WHAT TO WORK ON = A faithful copy of all the entries is required, with no pictures in it.

────────────────────────────────────────

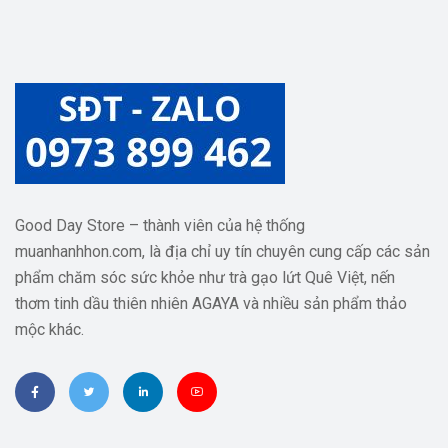
Good Day Store – thành viên của hệ thống
muanhanhhon.com, là địa chỉ uy tín chuyên cung cấp các sản
phẩm chăm sóc sức khỏe như trà gạo lứt Quê Việt, nến
thơm tinh dầu thiên nhiên AGAYA và nhiều sản phẩm thảo
mộc khác.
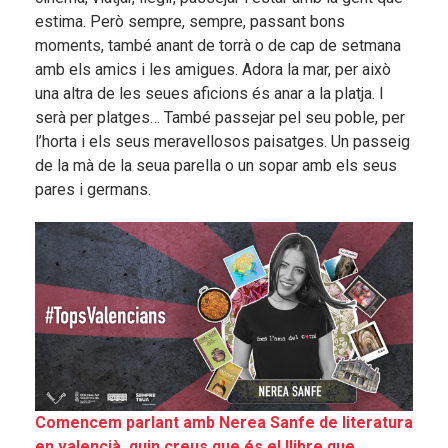
estima. Però sempre, sempre, passant bons
moments, també anant de torrà o de cap de setmana
amb els amics i les amigues. Adora la mar, per això
una altra de les seues aficions és anar a la platja. I
serà per platges… També passejar pel seu poble, per
l’horta i els seus meravellosos paisatges. Un passeig
de la mà de la seua parella o un sopar amb els seus
pares i germans.
Comencem parlant amb Nerea Sanfe de literatura
en valencià, quin creus que és el llibre que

────────────────────────────────────────

EXERCISE OUTPUT =
Good Day Store – thành viên của hệ thống
muanhanhhon.com, là địa chỉ uy tín chuyên cung cấp các sản
phẩm chăm sóc sức khỏe như trà gạo lứt Quê Việt, nến
thơm tinh dầu thiên nhiên AGAYA và nhiều sản phẩm thảo
mộc khác.
estima. Però sempre, sempre, passant bons
moments, també anant de torrà o de cap de setmana
amb els amics i les amigues. Adora la mar, per això
una altra de les seues aficions és anar a la platja. I
serà per platges… També passejar pel seu poble, per
l’horta i els seus meravellosos paisatges. Un passeig
de la mà de la seua parella o un sopar amb els seus
pares i germans.
Comencem parlant amb Nerea Sanfe de literatura
en valencià, quin creus que és el llibre que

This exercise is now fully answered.